Google Cloud Big Data and Machine Learning Blog

Innovation in data processing and machine learning technology

How RealtimeCRM built a business card reader using machine learning

Friday, June 22, 2018

By Ben Miles, Head of Product, RealtimeCRM

Lately, we at RealtimeCRM have attended a lot of networking events, and invariably we take home a small mound of business cards. Due to our own procrastination, the mound grows bigger and bigger until it consumes a sizeable chunk of desk space, at which point we finally take it on. The problem we face is that manually reading and entering the information on the cards is among the least interesting tasks imaginable, and it takes a really, really long time. Then we thought, what if we could just take a picture of a business card and then all the useful contact information we needed was automatically added into RealtimeCRM?

That’s how we came about creating our Card Reader. We thought it would be a great feature that our users would appreciate, too. In this post, we’ll take you through what we did in general terms, then for those of you who want to try this yourself, we’ll show you how we did it with an  actual example script.

The problem

Up to this point, we needed a human to do the data entry. This is because a human can do two things that RealtimeCRM can’t: 

  1. They can visually process the information.
  2. They can provide context for that information.

Therefore, they know where to enter the information to create a new contact record.

The solution

Google Cloud offers a range of tools to inject machine learning into your products to improve them. For us, there were two in particular that were of interest in solving the problem:

The Google Cloud Vision API deals with the “visual processing” problem as it enables RealtimeCRM to understand the content of an image, including objects such as logos, products, and most importantly to us, Optical Character Recognition (OCR)—the ability to extract text from an image.

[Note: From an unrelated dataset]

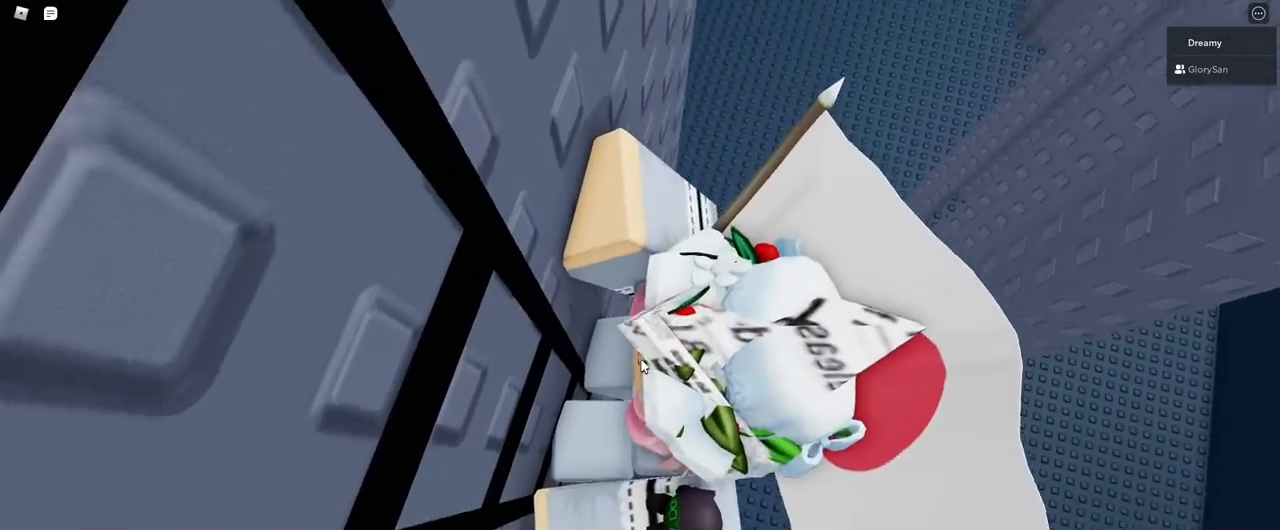
{"keys": [], "mouse": ["right"], "events": []}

So we’ve got the seeing part solved. We need to be able to “provide context” for the information we’ve pulled out. That’s where Cloud Natural Language comes into play. It can be used to recognise entities such as a person, location, or organisation—as well as the overall sentiment of a given block of text.

As you can see, Cloud Natural Language was able to recognise that “Google” is an organisation and that “Mountain View” is a location. So now we’re able to provide a context for the text we previously extracted using the Vision API, which is the missing piece in this puzzle.

What we need to do next is combine the Vision API and the Natural Language API so that we can do something useful: create new contact records in RealtimeCRM from business cards, just as the above flow chart demonstrates.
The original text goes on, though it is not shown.